_EXCERPTED DATA_.
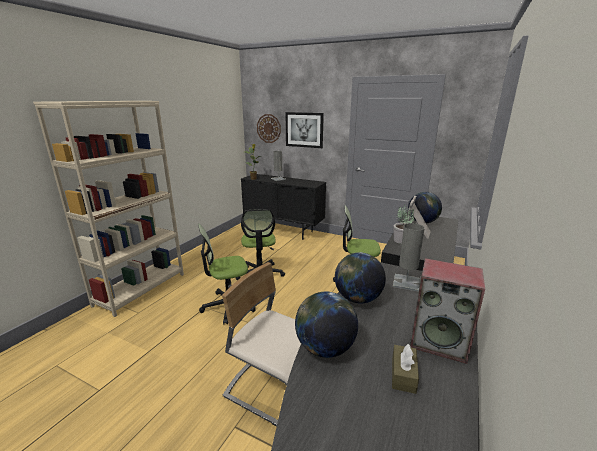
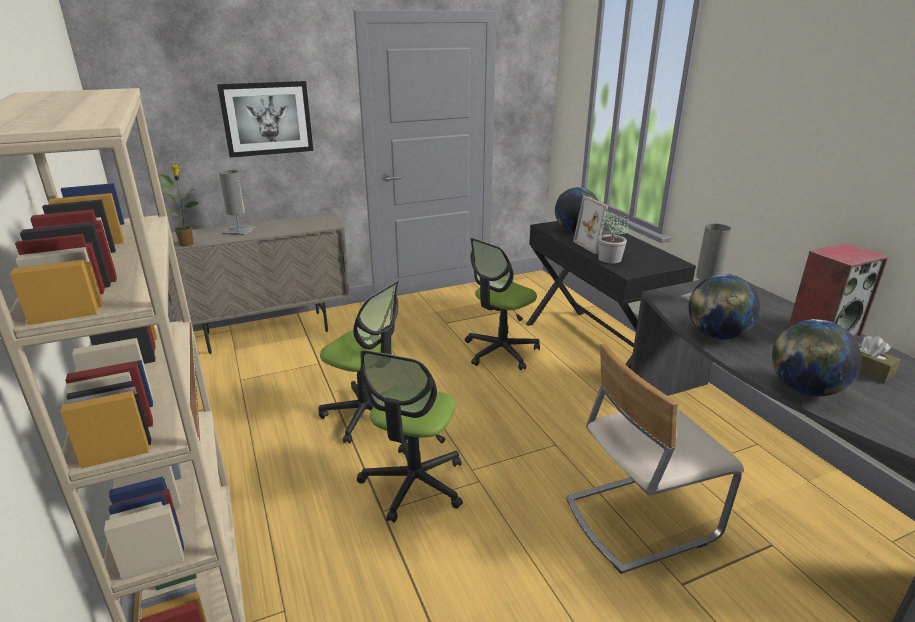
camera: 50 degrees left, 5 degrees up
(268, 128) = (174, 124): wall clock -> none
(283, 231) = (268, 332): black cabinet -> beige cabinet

==

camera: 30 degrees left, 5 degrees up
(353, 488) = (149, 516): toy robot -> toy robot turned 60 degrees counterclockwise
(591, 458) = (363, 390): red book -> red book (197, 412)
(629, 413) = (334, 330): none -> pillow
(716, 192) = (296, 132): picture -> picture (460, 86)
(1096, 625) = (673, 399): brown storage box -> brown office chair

_WORK INSTRUCTIONS_. Write out every line of the entries that holds the word "left".

_WRITTEN SOLUTION_.
camera: 50 degrees left, 5 degrees up
camera: 30 degrees left, 5 degrees up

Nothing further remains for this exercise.